Past Prime Ministers

William Lamb, 2nd Viscount Melbourne

Whig 1834 to 1834, 1835 to 1841

“It is impossible that anybody can feel the being out of Parliament more keenly for me than I feel it for myself. It is actually cutting my throat. It is depriving me of the great object of my life.”


William Lamb, 2nd Viscount Melbourne

Born

15 March 1779, London

Died

24 November 1848, Brocket, Herts

Dates in office

1834 to 1834, 1835 to 1841

Political party

Whig

Major acts

Dissenters' Marriage Bill 1836: legalised civil marriage outside of the Church

Interesting facts

The city of Melbourne in Australia is named after him. He extensively tutored a young Queen Victoria in the ways of politics.

Biography

Viscount Melbourne had 2 lives – the first as the cuckolded husband in one of the most scandalous affairs of the 19th century, and the second as senior statesman and mentor to Queen Victoria.

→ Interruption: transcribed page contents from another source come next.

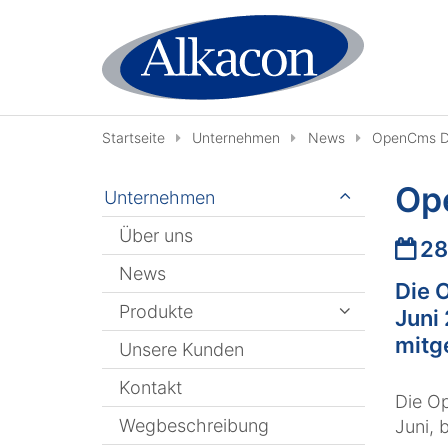
Zum Inhalt springen
Startseite
Unternehmen
News
OpenCms Da
Ope
Unternehmen
Über uns
Datu
28
News
Die 
Produkte
Juni 
mitge
Unsere Kunden
Kontakt
Die O
Wegbeschreibung
Juni, 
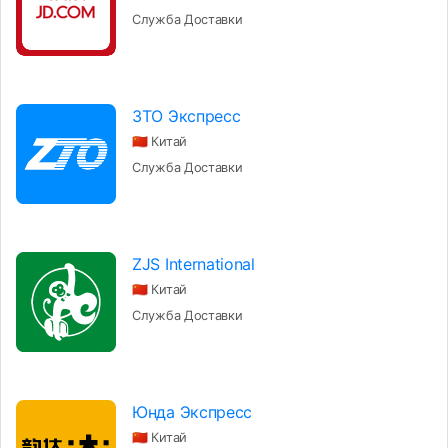
Служба Доставки
ЗТО Экспресс
🇨🇳 Китай
Служба Доставки
ZJS International
🇨🇳 Китай
Служба Доставки
Юнда Экспресс
🇨🇳 Китай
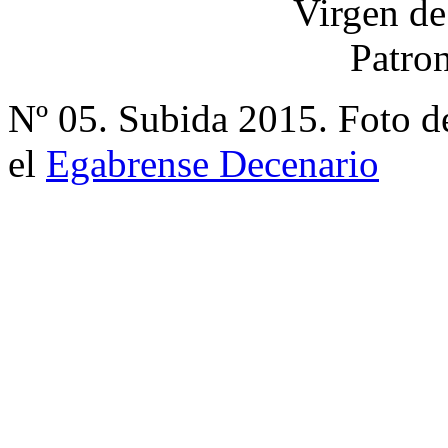
Nº 05. Subida 2015. Foto d
el
Egabrense Decenario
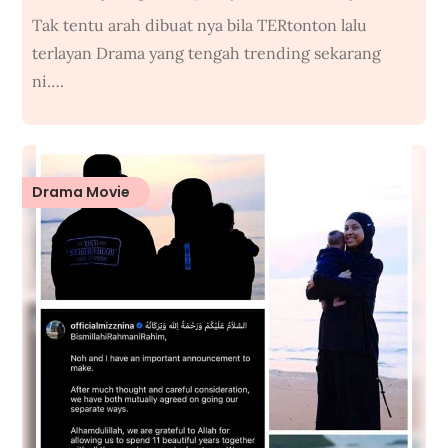
Tak tentu arah dibuat nya bila TERtonton lalu
terlayan Drama yang tengah trending sekarang
ni….
Drama Movie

Born William Lamb, in 1805 he succeeded his elder brother as heir to his father’s title. Now known as Lord Melbourne, he married Lady Caroline Ponsonby. It was a marriage which was to cause him no small amount of grief.

He first came to general notice for reasons he would rather have avoided, when his wife had a public affair with poet Lord Byron. The resulting scandal was the talk of Britain in 1812.

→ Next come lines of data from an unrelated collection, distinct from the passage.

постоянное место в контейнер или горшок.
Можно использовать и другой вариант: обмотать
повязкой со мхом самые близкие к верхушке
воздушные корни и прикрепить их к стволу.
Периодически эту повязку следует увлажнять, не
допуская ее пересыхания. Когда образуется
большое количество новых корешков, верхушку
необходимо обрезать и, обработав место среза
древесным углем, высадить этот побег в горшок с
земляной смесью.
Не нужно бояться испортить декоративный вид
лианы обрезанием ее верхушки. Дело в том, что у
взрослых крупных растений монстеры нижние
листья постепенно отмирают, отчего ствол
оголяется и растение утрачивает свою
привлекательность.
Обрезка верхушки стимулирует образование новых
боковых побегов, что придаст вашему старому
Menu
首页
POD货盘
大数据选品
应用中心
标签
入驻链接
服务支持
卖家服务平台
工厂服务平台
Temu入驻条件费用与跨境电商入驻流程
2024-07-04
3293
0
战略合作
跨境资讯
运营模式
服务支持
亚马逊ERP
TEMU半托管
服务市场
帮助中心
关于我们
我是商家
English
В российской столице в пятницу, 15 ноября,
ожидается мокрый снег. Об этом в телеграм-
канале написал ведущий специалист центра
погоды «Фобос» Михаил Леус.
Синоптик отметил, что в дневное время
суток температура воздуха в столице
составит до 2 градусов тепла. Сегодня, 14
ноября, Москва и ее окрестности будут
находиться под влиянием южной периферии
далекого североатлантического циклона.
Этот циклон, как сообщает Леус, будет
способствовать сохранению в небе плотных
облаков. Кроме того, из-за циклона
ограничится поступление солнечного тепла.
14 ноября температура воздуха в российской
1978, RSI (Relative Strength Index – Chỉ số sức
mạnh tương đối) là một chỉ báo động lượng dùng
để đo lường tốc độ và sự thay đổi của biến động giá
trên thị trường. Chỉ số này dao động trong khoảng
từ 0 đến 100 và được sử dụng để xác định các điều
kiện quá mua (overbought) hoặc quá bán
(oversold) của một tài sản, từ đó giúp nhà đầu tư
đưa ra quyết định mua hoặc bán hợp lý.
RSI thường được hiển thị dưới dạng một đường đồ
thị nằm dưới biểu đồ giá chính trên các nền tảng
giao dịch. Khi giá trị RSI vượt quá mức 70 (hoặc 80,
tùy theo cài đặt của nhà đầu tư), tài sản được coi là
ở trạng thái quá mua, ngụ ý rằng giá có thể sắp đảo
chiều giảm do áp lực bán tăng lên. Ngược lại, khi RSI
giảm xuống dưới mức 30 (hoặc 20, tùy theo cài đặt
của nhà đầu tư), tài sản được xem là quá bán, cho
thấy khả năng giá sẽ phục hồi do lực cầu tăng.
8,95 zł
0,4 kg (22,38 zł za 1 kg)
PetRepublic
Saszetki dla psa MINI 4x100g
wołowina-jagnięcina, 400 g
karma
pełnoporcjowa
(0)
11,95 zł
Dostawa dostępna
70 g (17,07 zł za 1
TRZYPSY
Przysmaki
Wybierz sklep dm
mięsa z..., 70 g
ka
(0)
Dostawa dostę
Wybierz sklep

In 1806 he was elected to the Commons as the Whig MP for Leominster, where he served from 1806 to 1812, and from 1816 to 1829, before joining the House of Lords on his father’s death.

He was Secretary for Ireland from 1827 to 1828, and Home Secretary from 1830 to 1834, during which time he cracked down severely on agricultural unrest.

Lady Caroline Ponsonby-Lamb was not a typical politician’s wife. The daughter of Frederick Ponsonby, 3rd Earl of Bessborough, and the granddaughter of the 1st Earl Spencer, she was born in 1785.

Lady Caroline married Lord Melbourne, in 1805. After 2 miscarriages, she gave birth to their only child, George Augustus Frederick, in 1807, and was devoted to him. He was epileptic and mentally handicapped and had to be cared for almost constantly.

In 1812, Caroline read Lord Byron’s Childe Harold’s Pilgrimage and declared: “If he was as ugly as Aesop, I must know him.” On meeting Byron that summer, she famously noted in her diary that he was “mad, bad and dangerous to know”. They began an affair which lasted until 1813, but even after it finished Lady Caroline’s obsession with the poet continued. She published a novel, Glenarvon, in 1816 containing obvious portraits of herself, her husband, Byron and many others.

Embarrassed and disgraced, Melbourne decided to part from his wife, though the formal separation did not occur until 1825.

Lady Caroline died in 1828, aged 42, her death hastened by drink and drugs. Lord Melbourne, not yet Prime Minister, was by her bedside.

On Grey’s resignation in 1834, King William IV appointed Lord Melbourne as the Prime Minister who would be the “least bad choice”, and he remained in office for 7 years, except for 5 months following November 1834 when Sir Peel was in charge.

Without any strong political convictions, he held together a difficult and divided Cabinet and sustained support in the House of Commons through an alliance of Whigs, Radicals and Irish MPs.

He was not a reformer (although the Municipal Corporations Act of 1835 did make sure that the growing middle class secured control of local government), but he was efficient in keeping order, raising taxes and conducting foreign policy.

Lord Melbourne also had a close relationship to the monarch. He was Queen Victoria’s first Prime Minister, and she trusted him greatly. Their close relationship was founded in his responsibility for tutoring her in the world of politics and instructing her in her role, but ran much deeper than this suggests. Queen Victoria came to regard Lord Melbourne as a mentor and personal friend, and he was given a private apartment at Windsor Castle.

Later in his premiership, his support in Parliament declined and in 1840 it grew difficult to hold the Cabinet together. His unpopular and scandal-hit term ended in August 1841, when he resigned after a series of parliamentary defeats.